Walter Schmögner, Elftausendundeine Nacht, 2004.
To mark the occasion of Walter Schmögner’s seventy-fifth birthday, the Albertina presents a hitherto unknown aspect of the versatile Austrian artist’s production in its exhibition Sculptures and Objects. Recognized as a successful illustrator of children’s books and caricaturist of a cranky petty bourgeoisie in the 1960s, Walter Schmögner has been regarded as one of the exceptional figures in Austrian art history as a draftsman like Alfred Kubin, Fritz von Herzmanovsky-Orlando, or Walter Pichler since the 1970s.
From 1999 to 2011, Walter Schmögner came to create objects made from pumpkins, pig bladders, osiers, rice paper, and hemp twines, including representational sculptures in which he identifies with a grotesque dog skeleton, for instance: “I, crouching, thinking.” These objects and sculptures derive from drawing in terms of both their content and form. Schmögner’s hard pencil still makes itself felt in their sharp outlines as does the caricaturist’s tragicomic self-irony.

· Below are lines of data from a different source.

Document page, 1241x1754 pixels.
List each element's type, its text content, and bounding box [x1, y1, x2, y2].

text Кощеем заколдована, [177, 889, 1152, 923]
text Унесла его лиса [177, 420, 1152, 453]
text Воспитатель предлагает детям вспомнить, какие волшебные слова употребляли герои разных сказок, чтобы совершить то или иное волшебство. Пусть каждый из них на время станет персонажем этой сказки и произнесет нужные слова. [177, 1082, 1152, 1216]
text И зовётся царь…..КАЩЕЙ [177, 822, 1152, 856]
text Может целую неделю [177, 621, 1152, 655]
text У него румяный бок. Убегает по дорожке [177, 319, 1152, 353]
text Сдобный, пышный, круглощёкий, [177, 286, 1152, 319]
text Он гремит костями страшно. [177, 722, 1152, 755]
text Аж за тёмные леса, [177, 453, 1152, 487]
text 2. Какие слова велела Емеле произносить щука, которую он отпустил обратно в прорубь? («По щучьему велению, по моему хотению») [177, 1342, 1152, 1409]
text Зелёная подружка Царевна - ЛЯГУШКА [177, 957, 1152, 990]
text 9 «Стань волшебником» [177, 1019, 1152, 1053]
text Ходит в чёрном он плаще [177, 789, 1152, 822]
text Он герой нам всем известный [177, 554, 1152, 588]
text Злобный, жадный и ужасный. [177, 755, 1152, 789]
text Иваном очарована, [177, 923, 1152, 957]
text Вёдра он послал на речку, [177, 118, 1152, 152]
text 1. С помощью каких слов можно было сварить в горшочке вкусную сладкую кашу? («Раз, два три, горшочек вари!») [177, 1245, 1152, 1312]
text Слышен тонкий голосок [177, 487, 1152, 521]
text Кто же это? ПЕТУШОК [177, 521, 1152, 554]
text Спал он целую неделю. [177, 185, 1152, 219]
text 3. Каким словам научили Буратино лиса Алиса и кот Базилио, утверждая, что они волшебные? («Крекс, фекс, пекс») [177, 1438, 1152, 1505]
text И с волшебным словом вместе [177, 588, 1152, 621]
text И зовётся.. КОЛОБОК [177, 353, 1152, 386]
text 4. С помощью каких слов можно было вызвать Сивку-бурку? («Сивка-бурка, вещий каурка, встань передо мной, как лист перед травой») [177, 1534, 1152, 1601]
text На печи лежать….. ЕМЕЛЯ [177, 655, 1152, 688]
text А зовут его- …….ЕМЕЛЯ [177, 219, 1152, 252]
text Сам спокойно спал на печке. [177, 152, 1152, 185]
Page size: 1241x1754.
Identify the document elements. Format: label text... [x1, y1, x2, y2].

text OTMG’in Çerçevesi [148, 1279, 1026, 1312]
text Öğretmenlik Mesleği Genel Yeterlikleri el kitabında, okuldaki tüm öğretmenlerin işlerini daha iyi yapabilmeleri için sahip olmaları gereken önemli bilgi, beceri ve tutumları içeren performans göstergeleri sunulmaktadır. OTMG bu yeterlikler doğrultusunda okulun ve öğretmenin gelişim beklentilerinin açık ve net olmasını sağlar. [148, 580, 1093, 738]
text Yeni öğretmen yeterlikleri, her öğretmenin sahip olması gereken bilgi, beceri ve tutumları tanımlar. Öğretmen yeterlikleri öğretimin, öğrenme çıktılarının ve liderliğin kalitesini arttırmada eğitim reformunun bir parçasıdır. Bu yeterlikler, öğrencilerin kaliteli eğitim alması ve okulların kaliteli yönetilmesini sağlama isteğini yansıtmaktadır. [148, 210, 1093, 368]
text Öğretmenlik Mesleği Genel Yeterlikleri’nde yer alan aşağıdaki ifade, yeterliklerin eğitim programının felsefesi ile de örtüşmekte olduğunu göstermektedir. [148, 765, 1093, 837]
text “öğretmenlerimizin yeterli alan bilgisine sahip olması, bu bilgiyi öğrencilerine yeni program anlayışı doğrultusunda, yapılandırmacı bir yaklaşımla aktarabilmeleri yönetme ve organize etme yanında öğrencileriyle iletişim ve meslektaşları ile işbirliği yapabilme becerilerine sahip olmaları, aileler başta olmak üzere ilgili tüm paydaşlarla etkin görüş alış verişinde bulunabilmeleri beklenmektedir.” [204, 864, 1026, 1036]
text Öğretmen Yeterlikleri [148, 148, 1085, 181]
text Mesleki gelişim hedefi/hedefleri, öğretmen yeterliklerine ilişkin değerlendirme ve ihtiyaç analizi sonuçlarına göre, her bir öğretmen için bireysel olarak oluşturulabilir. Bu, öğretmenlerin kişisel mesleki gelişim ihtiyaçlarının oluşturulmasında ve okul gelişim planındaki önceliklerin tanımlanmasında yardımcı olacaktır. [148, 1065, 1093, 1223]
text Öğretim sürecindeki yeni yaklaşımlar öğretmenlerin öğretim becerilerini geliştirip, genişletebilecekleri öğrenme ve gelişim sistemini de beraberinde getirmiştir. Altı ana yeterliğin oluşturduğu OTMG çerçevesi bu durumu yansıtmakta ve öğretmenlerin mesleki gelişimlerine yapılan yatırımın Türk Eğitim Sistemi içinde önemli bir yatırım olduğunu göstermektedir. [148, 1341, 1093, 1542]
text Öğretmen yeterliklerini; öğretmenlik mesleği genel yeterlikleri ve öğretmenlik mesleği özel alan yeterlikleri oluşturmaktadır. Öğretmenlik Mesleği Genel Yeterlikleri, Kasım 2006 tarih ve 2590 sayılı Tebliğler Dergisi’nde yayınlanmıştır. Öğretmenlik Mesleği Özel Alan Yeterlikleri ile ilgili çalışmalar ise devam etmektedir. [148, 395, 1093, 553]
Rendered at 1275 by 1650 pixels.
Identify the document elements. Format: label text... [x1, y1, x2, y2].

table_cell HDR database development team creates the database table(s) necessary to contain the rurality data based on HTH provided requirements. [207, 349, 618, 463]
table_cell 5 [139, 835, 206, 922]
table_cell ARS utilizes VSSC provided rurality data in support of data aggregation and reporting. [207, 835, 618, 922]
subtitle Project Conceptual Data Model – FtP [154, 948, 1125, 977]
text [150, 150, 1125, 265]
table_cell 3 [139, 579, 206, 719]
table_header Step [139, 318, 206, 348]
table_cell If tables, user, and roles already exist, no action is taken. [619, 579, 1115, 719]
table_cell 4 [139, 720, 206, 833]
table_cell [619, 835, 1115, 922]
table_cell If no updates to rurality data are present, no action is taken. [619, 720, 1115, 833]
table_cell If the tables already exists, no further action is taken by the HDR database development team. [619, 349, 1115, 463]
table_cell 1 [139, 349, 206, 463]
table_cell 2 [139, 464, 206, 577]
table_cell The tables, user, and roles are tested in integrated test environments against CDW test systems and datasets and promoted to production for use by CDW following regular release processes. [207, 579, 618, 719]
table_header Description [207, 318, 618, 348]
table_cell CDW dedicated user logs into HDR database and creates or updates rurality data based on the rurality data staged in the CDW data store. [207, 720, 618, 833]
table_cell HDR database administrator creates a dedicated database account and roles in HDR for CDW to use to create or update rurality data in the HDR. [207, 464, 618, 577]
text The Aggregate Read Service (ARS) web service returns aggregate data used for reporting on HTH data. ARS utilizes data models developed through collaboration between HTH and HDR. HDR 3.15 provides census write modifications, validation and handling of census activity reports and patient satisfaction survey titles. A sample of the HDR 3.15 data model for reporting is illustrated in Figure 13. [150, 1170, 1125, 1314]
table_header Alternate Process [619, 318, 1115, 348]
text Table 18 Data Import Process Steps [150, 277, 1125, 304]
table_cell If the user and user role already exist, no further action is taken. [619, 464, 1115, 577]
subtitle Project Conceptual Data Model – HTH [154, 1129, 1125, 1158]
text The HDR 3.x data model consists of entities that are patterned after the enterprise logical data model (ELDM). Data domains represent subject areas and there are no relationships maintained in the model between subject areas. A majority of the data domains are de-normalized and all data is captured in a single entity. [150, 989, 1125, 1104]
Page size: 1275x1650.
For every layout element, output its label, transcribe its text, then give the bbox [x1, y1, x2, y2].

Whereas Schmögner paints spontaneously and does not use any preparatory drawings, he determines the shape, form, and color of his sculptures and objects as well as the material he will use beforehand. The artist distils man’s animal essence, as it were, exploring the continuing transformation of matter: a metamorphosis that results in ever-new forms and figures. This is also the subject of Schmögner’s other vitrine objects.